On 3/4/06 5:06 AM, "Florian Hahne" <f.hahne at dkfz-heidelberg.de> wrote:
Hi Sean,
I had a similar problem with invalid multibyte strings in the UTF-8
locale. This error occurs when you apply any of the string processing
functions to a string that contains non-UTF-8 characters. In my code I
use the function iconv to convert the string to latin encoding before
applying strsplit (take a look at the code below). This substitutes the
illegal characters with the hex code of the respective byte. Not sure if
this is helpful in your situation, but at least it doesn't force the
user into using a specific locale.
readFCStext <- function(con, offsets) {
seek(con, offsets["textstart"])
txt <- readChar(con, offsets["textend"]-offsets["textstart"]+1)
txt <- iconv(txt, "", "latin1", sub="byte")
delimiter <- substr(txt, 1, 1)
sp <- strsplit(substr(txt, 2, nchar(txt)), split=delimiter,
fixed=TRUE)[[1]]
rv <- sp[seq(2, length(sp), by=2)]
names(rv) <- sp[seq(1, length(sp)-1, by=2)]
return(rv)
}
Thanks, Florian. I'll give this a try. Sean

(Data records)
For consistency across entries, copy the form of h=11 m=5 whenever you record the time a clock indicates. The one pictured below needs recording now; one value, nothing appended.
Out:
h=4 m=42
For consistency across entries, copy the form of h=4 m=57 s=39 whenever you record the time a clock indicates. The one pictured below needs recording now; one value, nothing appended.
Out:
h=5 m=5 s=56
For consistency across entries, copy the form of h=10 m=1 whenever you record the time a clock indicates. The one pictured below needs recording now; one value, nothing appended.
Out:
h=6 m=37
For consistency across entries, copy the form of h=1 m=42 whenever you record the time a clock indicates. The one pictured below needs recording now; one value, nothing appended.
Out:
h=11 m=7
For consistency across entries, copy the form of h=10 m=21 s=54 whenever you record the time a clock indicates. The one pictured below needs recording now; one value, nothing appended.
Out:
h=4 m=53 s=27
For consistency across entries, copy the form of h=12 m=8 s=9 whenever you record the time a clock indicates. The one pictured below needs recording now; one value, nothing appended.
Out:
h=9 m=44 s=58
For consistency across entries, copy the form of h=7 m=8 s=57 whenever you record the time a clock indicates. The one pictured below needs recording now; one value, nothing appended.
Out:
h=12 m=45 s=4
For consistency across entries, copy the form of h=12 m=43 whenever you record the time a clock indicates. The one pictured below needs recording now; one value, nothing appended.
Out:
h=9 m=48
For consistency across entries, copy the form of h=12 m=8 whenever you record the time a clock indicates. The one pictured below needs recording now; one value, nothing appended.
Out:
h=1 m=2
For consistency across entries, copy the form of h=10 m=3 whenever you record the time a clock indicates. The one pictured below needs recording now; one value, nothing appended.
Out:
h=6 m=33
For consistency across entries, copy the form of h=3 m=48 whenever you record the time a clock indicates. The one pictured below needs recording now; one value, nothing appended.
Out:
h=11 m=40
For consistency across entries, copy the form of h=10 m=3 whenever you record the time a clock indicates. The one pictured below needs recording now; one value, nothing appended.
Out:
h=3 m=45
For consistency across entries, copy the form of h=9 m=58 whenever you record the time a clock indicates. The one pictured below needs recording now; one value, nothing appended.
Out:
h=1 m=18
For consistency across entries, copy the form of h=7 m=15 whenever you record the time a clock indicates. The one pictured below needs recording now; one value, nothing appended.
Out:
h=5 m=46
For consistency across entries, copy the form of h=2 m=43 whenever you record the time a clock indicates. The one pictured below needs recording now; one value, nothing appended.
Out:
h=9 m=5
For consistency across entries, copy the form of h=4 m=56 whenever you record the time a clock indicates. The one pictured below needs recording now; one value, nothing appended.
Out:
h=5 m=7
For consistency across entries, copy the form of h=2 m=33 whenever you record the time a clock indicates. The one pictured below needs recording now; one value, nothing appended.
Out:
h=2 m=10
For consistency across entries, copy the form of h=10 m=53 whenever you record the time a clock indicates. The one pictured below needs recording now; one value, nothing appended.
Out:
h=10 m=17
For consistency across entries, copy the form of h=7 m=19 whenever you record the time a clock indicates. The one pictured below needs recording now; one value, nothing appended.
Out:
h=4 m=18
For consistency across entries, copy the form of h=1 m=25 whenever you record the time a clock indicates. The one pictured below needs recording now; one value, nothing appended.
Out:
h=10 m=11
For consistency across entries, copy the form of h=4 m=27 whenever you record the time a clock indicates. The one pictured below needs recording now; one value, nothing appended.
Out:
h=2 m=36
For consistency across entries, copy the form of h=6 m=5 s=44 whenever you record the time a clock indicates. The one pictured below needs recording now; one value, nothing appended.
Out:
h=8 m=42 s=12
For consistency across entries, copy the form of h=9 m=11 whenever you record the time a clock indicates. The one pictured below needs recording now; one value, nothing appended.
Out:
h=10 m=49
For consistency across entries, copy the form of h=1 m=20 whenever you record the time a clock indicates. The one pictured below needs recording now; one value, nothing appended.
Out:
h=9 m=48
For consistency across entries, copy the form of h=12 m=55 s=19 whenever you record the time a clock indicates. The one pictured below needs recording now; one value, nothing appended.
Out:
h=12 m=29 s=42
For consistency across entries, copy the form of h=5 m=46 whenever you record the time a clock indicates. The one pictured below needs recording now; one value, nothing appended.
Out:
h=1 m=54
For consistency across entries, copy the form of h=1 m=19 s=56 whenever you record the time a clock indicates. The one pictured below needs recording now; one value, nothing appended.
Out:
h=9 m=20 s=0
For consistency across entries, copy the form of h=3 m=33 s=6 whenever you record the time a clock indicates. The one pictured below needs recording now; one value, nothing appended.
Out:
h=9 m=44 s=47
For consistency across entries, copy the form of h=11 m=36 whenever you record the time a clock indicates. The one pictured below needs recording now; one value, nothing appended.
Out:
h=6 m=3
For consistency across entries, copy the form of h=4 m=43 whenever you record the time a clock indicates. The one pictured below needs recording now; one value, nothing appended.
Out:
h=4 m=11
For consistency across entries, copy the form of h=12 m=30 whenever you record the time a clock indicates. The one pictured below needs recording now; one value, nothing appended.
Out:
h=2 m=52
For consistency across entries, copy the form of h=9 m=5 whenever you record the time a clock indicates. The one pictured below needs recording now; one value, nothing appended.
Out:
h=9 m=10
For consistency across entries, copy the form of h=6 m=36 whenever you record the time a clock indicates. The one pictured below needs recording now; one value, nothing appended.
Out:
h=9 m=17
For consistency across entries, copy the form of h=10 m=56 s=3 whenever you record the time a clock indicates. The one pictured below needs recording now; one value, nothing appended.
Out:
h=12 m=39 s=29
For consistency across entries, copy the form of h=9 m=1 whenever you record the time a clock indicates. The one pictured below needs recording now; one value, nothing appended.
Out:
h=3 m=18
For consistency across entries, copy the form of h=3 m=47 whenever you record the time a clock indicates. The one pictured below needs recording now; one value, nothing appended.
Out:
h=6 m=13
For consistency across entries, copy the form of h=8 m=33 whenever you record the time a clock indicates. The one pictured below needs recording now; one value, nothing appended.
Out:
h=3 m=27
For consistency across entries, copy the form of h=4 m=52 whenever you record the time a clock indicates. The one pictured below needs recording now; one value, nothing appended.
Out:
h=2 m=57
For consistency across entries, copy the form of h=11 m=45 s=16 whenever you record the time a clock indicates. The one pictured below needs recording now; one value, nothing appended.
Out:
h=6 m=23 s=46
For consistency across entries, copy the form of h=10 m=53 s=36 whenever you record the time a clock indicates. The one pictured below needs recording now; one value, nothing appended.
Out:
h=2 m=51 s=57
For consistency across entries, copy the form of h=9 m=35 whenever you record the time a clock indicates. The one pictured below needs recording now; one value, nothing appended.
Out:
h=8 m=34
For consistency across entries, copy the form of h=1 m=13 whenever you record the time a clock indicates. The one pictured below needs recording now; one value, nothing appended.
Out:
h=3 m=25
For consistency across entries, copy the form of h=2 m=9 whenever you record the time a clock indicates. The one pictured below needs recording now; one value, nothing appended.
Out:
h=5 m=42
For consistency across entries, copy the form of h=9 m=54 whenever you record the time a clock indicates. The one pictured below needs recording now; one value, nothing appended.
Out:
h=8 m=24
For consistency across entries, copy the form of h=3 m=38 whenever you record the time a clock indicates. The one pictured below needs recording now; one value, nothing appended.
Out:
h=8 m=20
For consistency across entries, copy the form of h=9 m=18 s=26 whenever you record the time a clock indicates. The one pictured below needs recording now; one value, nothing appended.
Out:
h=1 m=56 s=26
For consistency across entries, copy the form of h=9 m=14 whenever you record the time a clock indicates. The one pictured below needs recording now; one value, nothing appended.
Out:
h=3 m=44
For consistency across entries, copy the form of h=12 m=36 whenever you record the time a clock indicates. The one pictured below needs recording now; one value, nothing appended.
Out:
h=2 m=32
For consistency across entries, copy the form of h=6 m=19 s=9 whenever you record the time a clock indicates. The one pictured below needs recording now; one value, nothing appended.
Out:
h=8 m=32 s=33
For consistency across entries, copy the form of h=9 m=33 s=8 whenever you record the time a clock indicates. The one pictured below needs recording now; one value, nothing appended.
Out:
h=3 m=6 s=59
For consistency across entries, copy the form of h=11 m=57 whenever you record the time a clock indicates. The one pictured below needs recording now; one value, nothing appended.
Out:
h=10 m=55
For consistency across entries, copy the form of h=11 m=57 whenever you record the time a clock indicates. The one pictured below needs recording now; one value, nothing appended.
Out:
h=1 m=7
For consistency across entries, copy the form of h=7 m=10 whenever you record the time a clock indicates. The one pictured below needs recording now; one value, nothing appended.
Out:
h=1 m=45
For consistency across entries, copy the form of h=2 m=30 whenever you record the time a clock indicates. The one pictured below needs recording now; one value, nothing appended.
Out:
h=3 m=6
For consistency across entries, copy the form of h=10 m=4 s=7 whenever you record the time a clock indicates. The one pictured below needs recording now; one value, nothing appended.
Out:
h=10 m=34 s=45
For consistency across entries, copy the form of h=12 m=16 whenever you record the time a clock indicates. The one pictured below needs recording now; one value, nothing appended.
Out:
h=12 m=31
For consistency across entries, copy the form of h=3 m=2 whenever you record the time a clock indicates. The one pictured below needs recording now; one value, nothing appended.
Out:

_GIVEN PROBLEM 1_:
Decide whether each statement below agrees with the thread, answering yes or no and quoting the words of the thread that decide it. (a) The error arises when a string processing function is applied to a string containing non-UTF-8 characters. (b) The iconv call converts the string to UTF-8 encoding. (c) The suggested approach forces the user into a specific locale.
_GIVEN PROBLEM 2_:
Write out again the stretch of the thread from "readFCStext <- function(con, offsets)" through "substr(txt, 1, 1)", renaming "delimiter" to "sep".

_SOLUTION 1_:
(a) Yes: "This error occurs when you apply any of the string processing functions to a string that contains non-UTF-8 characters."
(b) No: "use the function iconv to convert the string to latin encoding"
(c) No: "at least it doesn't force the user into using a specific locale."

_SOLUTION 2_:
readFCStext <- function(con, offsets) {
seek(con, offsets["textstart"])
txt <- readChar(con, offsets["textend"]-offsets["textstart"]+1)
txt <- iconv(txt, "", "latin1", sub="byte")
sep <- substr(txt, 1, 1)